Having a bit of trouble reformatting this messed up run log. I want to remove the strings of characters that did not translate correctly from linux terminal stdout into the log file and then replace those string with a \t, a \n, or white space. Doing it for a large number of files, so I need a command line solution.
The following malformed strings repeat for every entry in the log:
- ^[[3J^[[H^[[2J^[[1;33m
- ^[[0m^[[0;33m
- ^[[0m^[[1;33m
- ^[[0m|^H/^H-^H^H
- ^[[1;37m
- ^[[0m^[[0;37m
- ^[[0m^[[1;37m
- ^[[0m^[[0;37m
- ^[[0m^[[0;37m^H^H^H^H^H^H^H^H^H^H^H^H^H^H^H^H^H^H^H^H^H^H^H^H^H^H^H^H^H^H^H^H^H^H^H^H^H^H^H^H^H^H^H^H^H^H^H^H^H^H^H^H^H^H^H^H^H^[[0m^[[0;37m
- ^[[0m^[[1;32m
- ^[[0m^[[0;32m
I've tried numerous gnu sed regexs to try to capture these with escaped special chars, but I keep getting 's/ ' unterminated errors (I think mainly due to that opening ^ in the strings?). Any pointers on how to go about doing this with sed or awk? Is there an easier way, perhaps with some sort of a find and replace python/perl script?
This is my current regex:
sed 's/\^\[\[3J\^\[\[H\^\[\[2J\^\[\[1;33m//g; s/\^\[\[0m\^\[\[0;33m//g; s/\^\[\[0m\^\[\[1;33m//g; s/\^\[\[0m|\^H\/\^H\-\^H\^H//g; s/\^\[\[1;37m//g; s/\^\[\[0m\^\[\[0;37m//g; s/\^\[\[0m//g; s/\^H//g; s/\^\[\[1;32m//g; s/\^\[\[0;32m//g' run.log > run_clean.log
I tried your command on a sample file and it worked for me.
This link might help:
https://unix.stackexchange.com/questions/14684/removing-control-chars-including-console-codes-colours-from-script-output
Helpful to know it works for you and that my regex is at least correct. Something else is going wrong then I suppose.

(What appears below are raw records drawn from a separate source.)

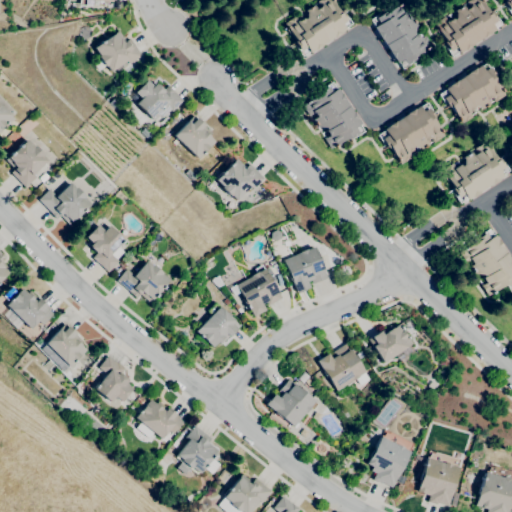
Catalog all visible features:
building: (88, 2)
building: (508, 5)
road: (133, 7)
road: (158, 13)
building: (314, 24)
building: (464, 24)
building: (316, 26)
building: (465, 26)
building: (398, 34)
building: (398, 35)
road: (187, 49)
building: (114, 51)
road: (374, 51)
building: (114, 52)
building: (509, 69)
building: (510, 71)
building: (470, 92)
building: (471, 92)
building: (154, 98)
building: (154, 99)
building: (113, 103)
building: (332, 115)
building: (3, 116)
building: (330, 116)
building: (3, 117)
road: (367, 118)
building: (409, 132)
building: (145, 133)
building: (193, 136)
building: (192, 137)
building: (24, 161)
building: (24, 161)
building: (472, 172)
building: (473, 172)
building: (42, 177)
building: (237, 178)
building: (236, 179)
road: (499, 192)
building: (63, 202)
building: (64, 203)
road: (377, 217)
road: (459, 218)
road: (355, 223)
building: (103, 246)
building: (104, 246)
building: (488, 261)
building: (487, 262)
building: (3, 265)
building: (2, 268)
building: (301, 268)
building: (303, 268)
building: (141, 281)
building: (142, 281)
building: (255, 291)
building: (256, 291)
building: (225, 301)
building: (26, 307)
road: (125, 307)
building: (25, 309)
building: (238, 310)
road: (303, 323)
building: (215, 326)
building: (214, 327)
building: (41, 337)
building: (387, 341)
building: (387, 342)
building: (63, 346)
building: (61, 348)
road: (294, 348)
building: (354, 348)
building: (358, 354)
road: (173, 366)
building: (339, 367)
building: (339, 367)
building: (111, 380)
building: (110, 382)
road: (231, 387)
building: (139, 400)
building: (288, 402)
building: (289, 403)
building: (316, 415)
building: (156, 418)
building: (156, 418)
building: (302, 432)
building: (195, 453)
building: (195, 453)
building: (387, 457)
building: (441, 457)
building: (384, 461)
building: (436, 477)
building: (399, 479)
building: (435, 481)
building: (494, 490)
building: (244, 493)
building: (492, 493)
building: (241, 495)
building: (453, 498)
building: (282, 506)
building: (283, 506)
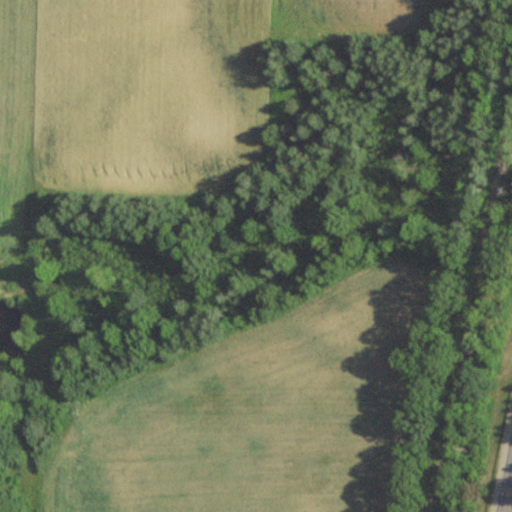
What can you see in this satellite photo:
road: (470, 300)
road: (506, 485)
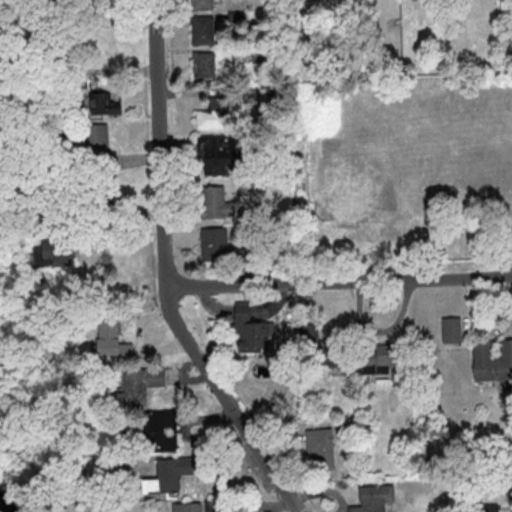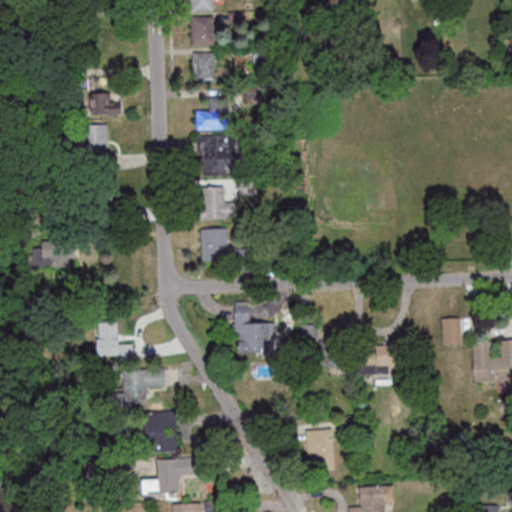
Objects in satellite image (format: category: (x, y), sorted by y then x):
building: (200, 4)
building: (201, 4)
building: (104, 5)
building: (235, 15)
building: (201, 29)
building: (203, 30)
building: (261, 53)
building: (203, 65)
building: (204, 65)
building: (250, 93)
building: (104, 102)
building: (104, 102)
building: (62, 109)
building: (212, 113)
building: (213, 113)
building: (89, 140)
building: (95, 143)
building: (220, 153)
building: (213, 155)
building: (245, 186)
building: (99, 196)
building: (216, 202)
building: (214, 203)
building: (214, 244)
building: (222, 247)
building: (52, 253)
building: (53, 258)
road: (164, 274)
road: (338, 281)
building: (95, 306)
building: (449, 329)
building: (249, 330)
building: (251, 330)
building: (451, 330)
building: (110, 340)
building: (321, 345)
building: (113, 346)
building: (322, 347)
building: (375, 358)
building: (377, 358)
building: (491, 360)
building: (492, 361)
building: (135, 386)
building: (139, 386)
building: (359, 403)
building: (346, 422)
building: (160, 431)
building: (160, 435)
building: (320, 445)
building: (319, 446)
building: (167, 475)
building: (167, 476)
building: (510, 497)
building: (372, 498)
building: (375, 498)
building: (213, 506)
building: (185, 507)
building: (186, 507)
building: (487, 508)
river: (2, 509)
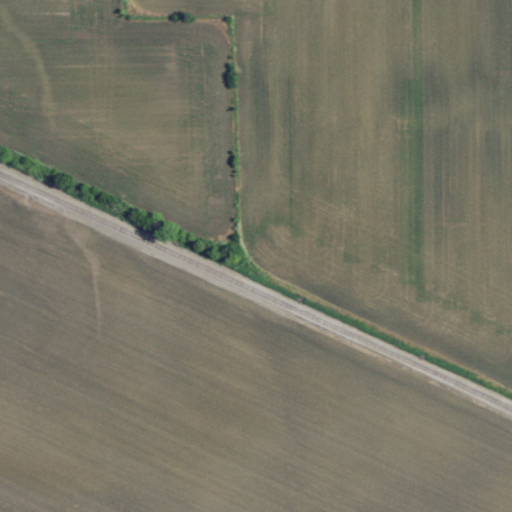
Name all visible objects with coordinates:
railway: (256, 290)
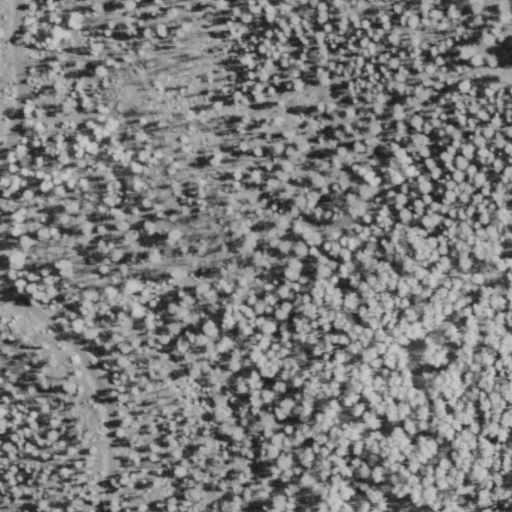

Based on your suggestion about color codes, I think the answer might be due to the fact that sed is a stream editor and these are terminal ansi codes. If you cat the log file, the progress bar representations and colors show up as shown below.
https://pasteboard.co/JvYUOyh.png
So sed can't recognize the codes because it is essentially reading the file like cat.
Is this a bioinformatics question?
More of a raw data skills question sure. I'm working on a bioinformatics pipeline of mtdna deletion calling using eKLIPse deletion caller. So yes, it is related to bioinformatics in that I'm trying to clean up the eKLIPse logs.